Where I was from, Joan Didion, 2004 — Didion is the nonfiction poet of California, and her piercing view of the state’s history in light of the 1993 Spur Posse sex scandal scours the state for meaning hidden and latent.
Black Dahlia Avenger: the True Story, Steve Hodel, with a foreword by James Ellroy, 2003 — Former detective Hodel traces the blood-trail of the murder of an innocent extra straight back to the doorstep of his kinky doctor father in this true-crime classic about one of the city’s greatest unsolved mysteries.
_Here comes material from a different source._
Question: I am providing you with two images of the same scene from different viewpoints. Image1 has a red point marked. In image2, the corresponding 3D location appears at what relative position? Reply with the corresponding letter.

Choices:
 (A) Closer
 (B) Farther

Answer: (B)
The Big Sleep, Raymond Chandler, 1939 — Sure it’s one of the best mysteries of all time, but Chandler sings the rhythm of Los Angeles, the smell of “hard wet rain” on cement, the weight of bougainvillea on the portico of a decadent rich man’s house – and it’s a pleasure to read.
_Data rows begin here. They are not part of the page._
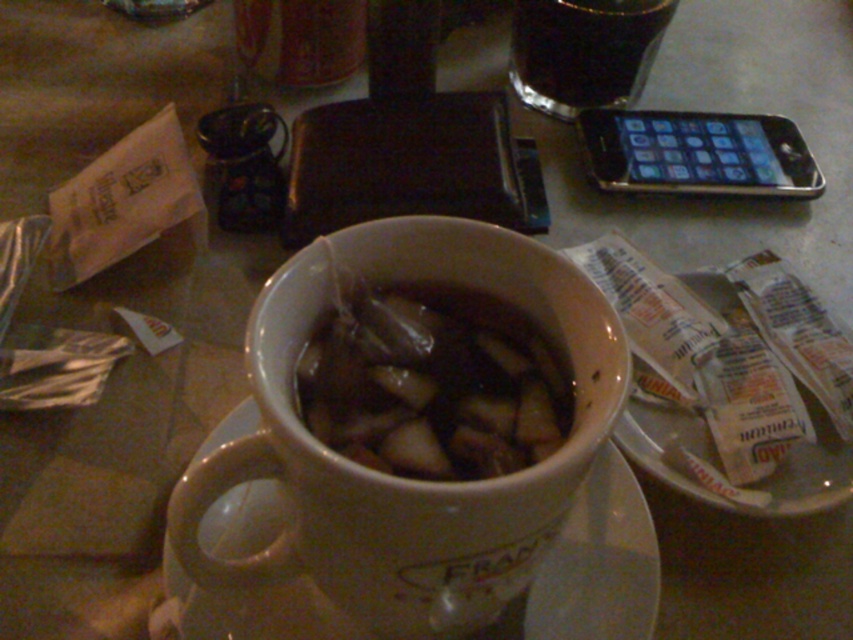
You are a customer at a coffee shop and see the translucent plastic bag at center and the black metallic smartphone at upper right on the table. Which item is closer to the left edge of the table?

The translucent plastic bag at center is closer to the left edge of the table because it is positioned to the left of the black metallic smartphone at upper right.

You are a customer at a cafe and want to check your phone. Where is the black metallic smartphone at upper right relative to the ceramic mug?

The black metallic smartphone at upper right is located at point (697, 154) relative to the ceramic mug.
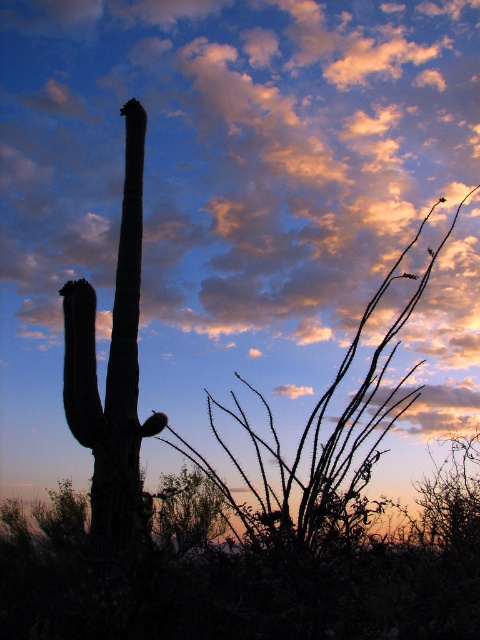
Based on the scene description, what is the 2D coordinate of the orange cotton cloud at upper center?

The orange cotton cloud at upper center is located at the 2D coordinate point of (x=230, y=154).

Based on the coordinates provided, can you identify which object in the scene corresponds to the point labeled as point (230, 154)?

The orange cotton cloud at upper center corresponds to the point labeled as point (230, 154).

Based on the scene description, which object has a smaller width between the orange cotton cloud at upper center and the silhouette cactus at left?

The orange cotton cloud at upper center has a smaller width compared to the silhouette cactus at left.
The Loved One, Evelyn Waugh, 1947 — Who knows California better than a detached Englishman? Novelist Waugh’s dead-on satire of Hollywood dissects how Los Angelenos revere their late pets at the “Happier Hunting Ground.”
Greetings from the Golden State, Leslie Brenner, 2001 — Food writer and debut novelist Brenner produces an off-beat Southern California family saga that spans the Kennedy Assassination to the Bush Administration.
Literacy and Longing in LA, Jennifer Kaufman and Karen Mack, 2006 — An amusing chic lit take on modern L.A. about a woman who is torn between two men and her love for reading.